一夜の過ちは一生の過ちだった 【完】
強く握られた指がなんだか寂しそうで、指を握り返すと、振り払う様に手を離された。
そのまま身体も離れていった。

束縛から解放された身体から、さっきまで感じていたクロエさんの熱や感触が消えていく。
汗ばんでいた手は渇いていって、シトラスの香りも煙草の香りも薄らいでいく。

余韻がすべて消えるまで天井を眺めた。
高くて真っ黒な天井は、余計な事を考えさせないでくれた。
次第に、さっきまでの出来事と今が切り離されていく。

「クロエさん……?」

呼びかけてみても何も返ってこない。
身体を起こしてクロエさんの方を見ると、両手で顔を覆っていた。



「最低」



やっと返ってきた応えは、小さく震えていた。
ごめん、と消えてしまいそうな声で言うと、クロエさんは膝を抱えて頭を深く(うず)めた。

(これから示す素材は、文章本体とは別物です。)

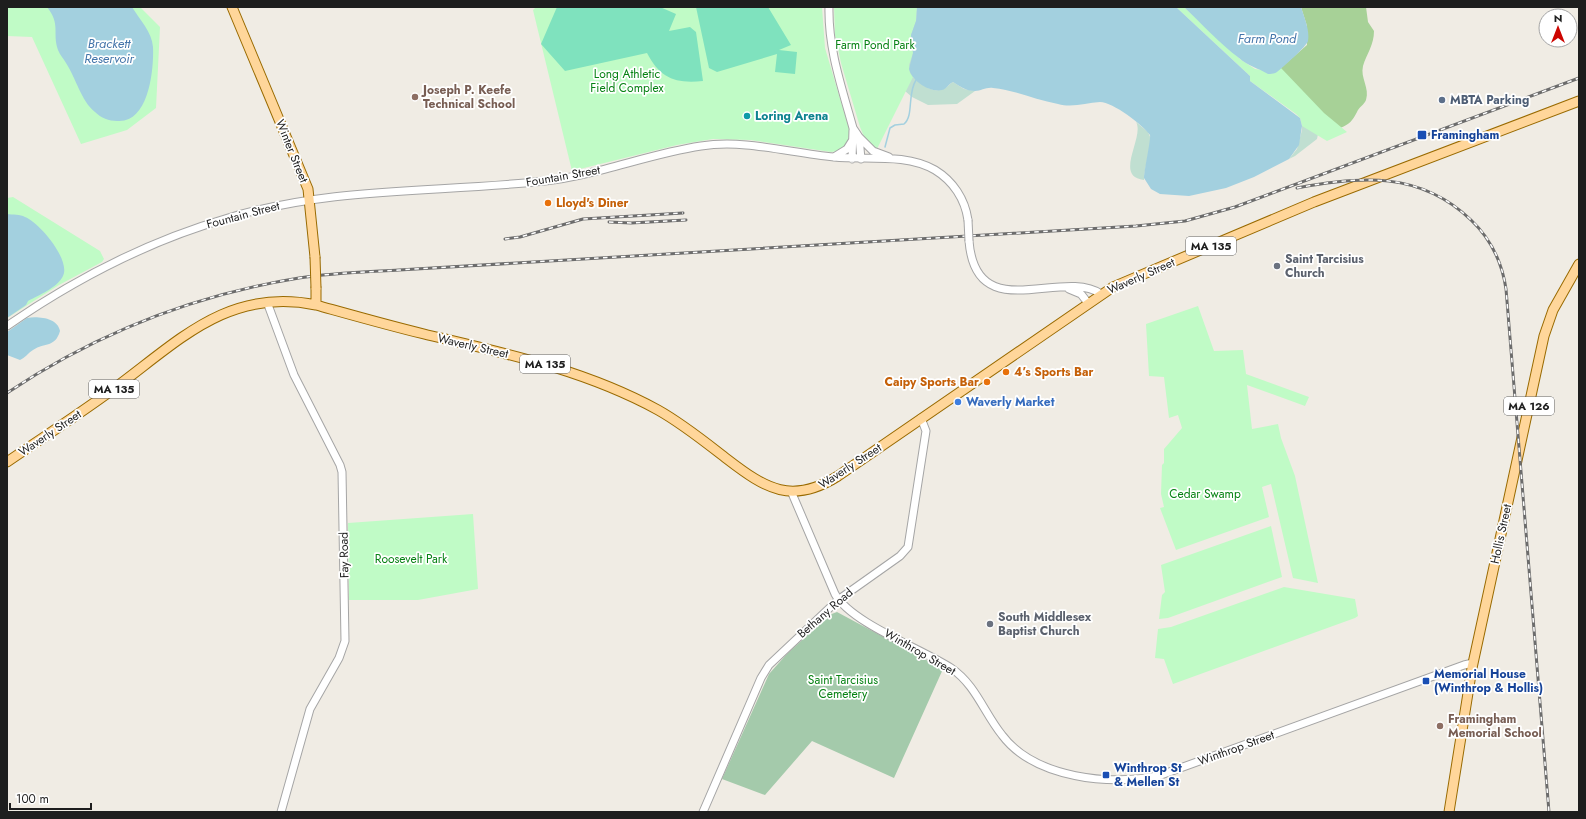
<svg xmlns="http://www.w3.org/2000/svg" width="1586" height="819" font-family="Jost,sans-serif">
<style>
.forest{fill:#a7d197}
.wetland{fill:#c0dfd1}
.cemetery{fill:#a4caab}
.park{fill:#c0fbc6}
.pitch{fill:#7fe2be}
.water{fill:#a3d0df}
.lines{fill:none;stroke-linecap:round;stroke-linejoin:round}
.stream{stroke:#a3d0df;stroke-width:1.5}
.minor-casing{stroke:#a5a5a5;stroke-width:9}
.major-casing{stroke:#996a00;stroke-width:11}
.minor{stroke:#fff;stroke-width:7}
.major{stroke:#ffd69a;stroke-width:9}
.rail-casing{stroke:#6c6c6c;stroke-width:3}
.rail{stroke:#fff;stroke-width:1.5;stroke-dasharray:4.5;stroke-linecap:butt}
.minor-bridge-casing{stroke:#a5a5a5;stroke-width:9;stroke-linecap:butt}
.major-bridge-casing{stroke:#996a00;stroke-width:11;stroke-linecap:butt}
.minor-bridge{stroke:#fff;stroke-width:7}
.major-bridge{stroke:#ffd69a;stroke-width:9}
.education-dot{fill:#8d6e63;stroke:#fff;stroke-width:1.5}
.service-dot{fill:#5c6f8a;stroke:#fff;stroke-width:1.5}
.culture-dot{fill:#0f9aa8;stroke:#fff;stroke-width:1.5}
.transit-dot{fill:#1a4fb4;stroke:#fff;stroke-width:1.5}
.food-dot{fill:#e8710a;stroke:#fff;stroke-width:1.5}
.worship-dot{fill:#6b7280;stroke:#fff;stroke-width:1.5}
.shop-dot{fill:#3f7fe0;stroke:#fff;stroke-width:1.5}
.labels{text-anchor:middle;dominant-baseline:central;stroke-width:3.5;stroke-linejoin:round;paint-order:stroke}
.shield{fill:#fff;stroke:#626262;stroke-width:1}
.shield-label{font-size:11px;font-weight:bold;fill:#1e1e1e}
.park-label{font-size:12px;fill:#078214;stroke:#fff}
.education-label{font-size:12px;font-weight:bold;fill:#785e54;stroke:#fff;text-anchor:start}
.service-label{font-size:12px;font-weight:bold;fill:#4e5e75;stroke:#fff;text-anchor:start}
.culture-label{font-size:12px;font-weight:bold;fill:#0d838f;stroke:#fff;text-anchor:start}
.transit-label{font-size:12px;font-weight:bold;fill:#164399;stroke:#fff;text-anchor:start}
.street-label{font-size:12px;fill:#1e1e1e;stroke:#fff}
.food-label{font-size:12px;font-weight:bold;fill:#c56008;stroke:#fff;text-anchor:start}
.worship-label{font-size:12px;font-weight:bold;fill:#5b616d;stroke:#fff;text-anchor:start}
.shop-label{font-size:12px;font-weight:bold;fill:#366cbe;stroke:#fff;text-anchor:start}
.water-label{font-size:13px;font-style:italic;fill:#4475aa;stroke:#fff}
</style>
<rect width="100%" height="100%" fill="#f0ece4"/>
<!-- forest -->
<path class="forest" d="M1301 7H1366L1368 22 1374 31C1374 45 1367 53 1363 66 1360 78 1370 88 1366 100 1364 105 1359 107 1357 112 1353 120 1349 125 1340 128L1274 74 1307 45V26Z"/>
<!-- wetland -->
<path class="wetland" d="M917 7 913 77C922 84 933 95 945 88 948 87 949 84 953 82L964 89 975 91 957 104 928 105 912 97 905 91 901 72Z
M1136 122 1148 132 1151 139 1144 176V180C1113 177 1145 137 1136 122Z
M1302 122 1318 134 1317 139 1295 156 1289 159 1297 149 1302 130Z"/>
<!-- cemetery -->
<path class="cemetery" d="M837 612 943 669 894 778 812 741 765 795 722 779 769 674 786 655 829 615Z"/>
<!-- park -->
<path class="park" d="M7 7H140L160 27 156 108 127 130 81 144 32 37 7 36Z
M536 7H822L825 48 849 129C850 142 845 152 831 152L750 140 713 139 677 145 572 171 533 10Z
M834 7H917L916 21 911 35 913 53 909 65 910 73 913 77 877 149 865 139 860 127 841 63 835 35Z
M1176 7H1184L1240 59 1255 69 1276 72 1281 68 1324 113 1347 132 1327 141 1302 126 1300 118 1296 114 1250 81V76Z
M13 197 100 251 104 259 102 262 59 285 7 318V198Z
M1198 306 1214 351 1243 350 1246 374 1309 397 1305 406 1247 385 1252 429 1278 424 1281 438 1295 476 1318 583 1293 578 1271 484 1262 487 1269 517 1176 550 1160 508 1164 507 1161 494 1162 465 1164 463V449L1182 428 1178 415 1169 418 1164 377 1149 376 1146 324Z
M473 514 478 589 418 600H349L348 523Z
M1271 526 1282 577 1168 618 1159 619 1162 595 1165 592 1161 565Z
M1284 587 1355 599 1358 616 1355 618 1173 684 1164 659 1155 658 1158 629 1171 627Z"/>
<!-- pitch -->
<path class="pitch" d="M557 7H660L676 14 669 31 690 27 696 32 703 81C675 84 660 78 647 53L565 71 541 44Z
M696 7H768L791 45 779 50 797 52 795 74 775 72 777 54 717 72 709 68Z"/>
<!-- water -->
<path class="water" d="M47 7H132C140 20 152 32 153 47 154 69 149 124 117 121 109 121 101 118 95 112 81 101 76 78 66 63 63 58 60 55 58 50 52 32 61 25 47 7Z
M917 7H1176L1250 76V81L1300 118 1302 126 1299 145 1289 159 1254 177 1226 188 1189 196 1160 194 1151 189 1144 178C1144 171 1151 139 1150 135 1143 125 1113 102 1100 102 1086 103 1072 108 1058 104 1035 100 1015 90 993 88 986 87 981 91 975 91 966 91 959 86 953 82 948 84 947 89 942 90 930 93 912 81 909 69L913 53 911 35 916 21Z
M1184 7H1301C1304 17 1310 30 1308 41 1307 46 1282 68 1277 72 1274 74 1271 74 1268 74 1258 68 1248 66 1239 58 1219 43 1202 24 1184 7Z
M7 214C13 215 20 214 25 217 39 222 71 260 63 276 57 288 39 295 28 301L26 305 7 318Z
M27 318C38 316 58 318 60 331 55 348 45 342 33 350 28 353 25 358 20 360L7 355V332Z"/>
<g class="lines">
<!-- stream -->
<path class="stream" d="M885 147 890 128 895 125 904 124C914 116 907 94 916 80"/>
<defs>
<path id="minor" d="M829 7C828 49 842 88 853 128L859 137 861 159
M859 137 873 151 889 157
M834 157 847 149 852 141
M852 159 853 130
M969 241C976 328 1062 267 1101 294
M1069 289 1081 294 1088 303
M267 302 294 375 340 465 342 472 345 641 339 658 310 709 281 812
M7 326C75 279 148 241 228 218 335 186 436 193 545 181 598 175 648 154 701 146 745 139 790 153 834 157 866 160 906 153 935 170 953 181 965 199 968 220
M791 491 835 594C851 623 922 649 951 668 976 685 984 713 1002 735 1034 778 1112 787 1161 775L1464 665 1473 663
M703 812 761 678 769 665 838 600 900 556 908 547 926 431 921 418"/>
<path id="major" d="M232 7 308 189 315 257
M316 305V288
M7 462C42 438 78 415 112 390 178 342 227 287 316 305 352 315 387 325 424 334 504 353 585 370 658 410 683 424 705 442 727 459 766 489 792 505 838 476L1113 287 1314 202 1579 101
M1449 812 1472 668 1544 336 1553 310 1579 264"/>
</defs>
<!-- minor casing -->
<use href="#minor" class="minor-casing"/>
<!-- major casing -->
<use href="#major" class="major-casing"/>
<!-- minor -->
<use href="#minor" class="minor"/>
<!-- major -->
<use href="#major" class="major"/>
<defs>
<path id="rail" d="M1297 188C1361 176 1420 171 1471 220 1491 239 1502 262 1506 289L1549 812
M609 222 631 223 686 220
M505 239 520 237 583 219 683 213
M7 393C95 334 194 295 299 278 332 273 365 272 399 270L1136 226 1185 221 1235 207 1579 78"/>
</defs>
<!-- rail casing -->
<use href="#rail" class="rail-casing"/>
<!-- rail -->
<use href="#rail" class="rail"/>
<defs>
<path id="minor-bridge" d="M968 220 969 241"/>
<path id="major-bridge" d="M315 257 316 288"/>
</defs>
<!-- minor-bridge casing -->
<use href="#minor-bridge" class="minor-bridge-casing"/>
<!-- major-bridge casing -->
<use href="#major-bridge" class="major-bridge-casing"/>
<!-- minor-bridge -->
<use href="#minor-bridge" class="minor-bridge"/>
<!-- major-bridge -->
<use href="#major-bridge" class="major-bridge"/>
</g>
<!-- markers -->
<g class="education-dot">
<circle cx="415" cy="97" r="4"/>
<circle cx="1440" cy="726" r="4"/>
</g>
<circle class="service-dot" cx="1442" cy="100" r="4"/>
<circle class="culture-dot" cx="747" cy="116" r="4"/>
<g class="transit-dot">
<rect x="1417" y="130" width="10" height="10" rx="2"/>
<rect x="1422" y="677" width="8" height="8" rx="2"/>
<rect x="1102" y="771" width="8" height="8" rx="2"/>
</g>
<g class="food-dot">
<circle cx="548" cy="203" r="4"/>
<circle cx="1006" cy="372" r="4"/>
<circle cx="987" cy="382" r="4"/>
</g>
<g class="worship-dot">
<circle cx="1277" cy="266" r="4"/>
<circle cx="990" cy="624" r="4"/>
</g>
<circle class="shop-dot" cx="958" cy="402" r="4"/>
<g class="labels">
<!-- shield labels -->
<g class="shield">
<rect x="1186" y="237" width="50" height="18" rx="3"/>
<rect x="520" y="355" width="50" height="18" rx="3"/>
<rect x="89" y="380" width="50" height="18" rx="3"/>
<rect x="1504" y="397" width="50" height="18" rx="3"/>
</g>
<g class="shield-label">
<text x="1211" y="246">MA 135</text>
<text x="545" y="364">MA 135</text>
<text x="114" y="389">MA 135</text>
<text x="1529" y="406">MA 126</text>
</g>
<!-- park labels -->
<g class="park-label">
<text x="875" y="45">Farm Pond Park</text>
<text x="627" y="74">Long Athletic<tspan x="627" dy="14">Field Complex</tspan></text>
<text x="1205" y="494">Cedar Swamp</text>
<text x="411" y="559">Roosevelt Park</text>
<text x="843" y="680">Saint Tarcisius<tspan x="843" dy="14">Cemetery</tspan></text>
</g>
<!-- education labels -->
<g class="education-label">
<text x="423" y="90">Joseph P. Keefe<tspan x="423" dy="14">Technical School</tspan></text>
<text x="1448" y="719">Framingham<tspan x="1448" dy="14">Memorial School</tspan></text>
</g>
<!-- service labels -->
<g class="service-label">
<text x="1450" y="100">MBTA Parking</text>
</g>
<!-- culture labels -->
<g class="culture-label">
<text x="755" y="116">Loring Arena</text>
</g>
<!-- transit labels -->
<g class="transit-label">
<text x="1431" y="135">Framingham</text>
<text x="1434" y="674">Memorial House<tspan x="1434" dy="14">(Winthrop &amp; Hollis)</tspan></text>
<text x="1114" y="768">Winthrop St<tspan x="1114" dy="14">&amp; Mellen St</tspan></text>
</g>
<!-- street labels -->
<g class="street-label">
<text transform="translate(292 151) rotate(68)">Winter Street</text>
<text transform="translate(563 176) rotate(-10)">Fountain Street</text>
<text transform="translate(243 215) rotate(-15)">Fountain Street</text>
<text transform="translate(1141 276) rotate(-24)">Waverly Street</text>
<text transform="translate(473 346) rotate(13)">Waverly Street</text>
<text transform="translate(50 433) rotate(-34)">Waverly Street</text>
<text transform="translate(850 466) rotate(-33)">Waverly Street</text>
<text transform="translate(1501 534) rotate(-78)">Hollis Street</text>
<text transform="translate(344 555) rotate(-91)">Fay Road</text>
<text transform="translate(825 613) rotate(-41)">Bethany Road</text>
<text transform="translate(920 652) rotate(30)">Winthrop Street</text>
<text transform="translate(1236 748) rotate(-20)">Winthrop Street</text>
</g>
<!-- food labels -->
<g class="food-label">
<text x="556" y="203">Lloyd's Diner</text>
<text x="1014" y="372">4’s Sports Bar</text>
<text x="979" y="382" text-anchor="end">Caipy Sports Bar</text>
</g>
<!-- worship labels -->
<g class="worship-label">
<text x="1285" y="259">Saint Tarcisius<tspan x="1285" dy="14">Church</tspan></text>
<text x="998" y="617">South Middlesex<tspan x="998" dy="14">Baptist Church</tspan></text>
</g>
<!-- shop labels -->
<g class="shop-label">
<text x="966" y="402">Waverly Market</text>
</g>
<!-- water labels -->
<g class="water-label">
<text x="1267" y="38">Farm Pond</text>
<text x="109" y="43">Brackett<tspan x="109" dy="15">Reservoir</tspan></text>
</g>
</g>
<!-- border -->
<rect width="1586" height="819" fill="none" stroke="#1e1e1e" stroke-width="16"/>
<!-- north arrow -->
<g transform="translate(1558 28)"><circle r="19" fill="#ffffff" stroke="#a5a5a5"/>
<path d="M0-3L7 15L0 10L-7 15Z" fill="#cd0500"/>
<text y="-6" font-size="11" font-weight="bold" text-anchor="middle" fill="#1e1e1e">N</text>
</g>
<!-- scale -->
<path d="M10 803v6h81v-6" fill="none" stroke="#1e1e1e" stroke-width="2"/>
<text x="16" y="803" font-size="12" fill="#1e1e1e" stroke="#ffffff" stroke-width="3" paint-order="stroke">100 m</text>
</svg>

自分がしてもらったように、頭や身体を撫でようかと手を伸ばしたけれど、何も出来ずに手を引いた。

膝を抱える姿を見て、知りたいと思った。
昨日から引っ掛かっている事を。


「昨日の夜に言ってた、同じって……どういう意味ですか?」


クロエさんの肩が(わず)かに反応する。

自分はただの20歳の子供で、社会経験もなくて、お酒を綺麗に呑むことも出来なくて、一昨日の夜に会ったばかりの人間。
答えてもらえないかもしれない。

だけど、聞かなかったら後悔するような気がした。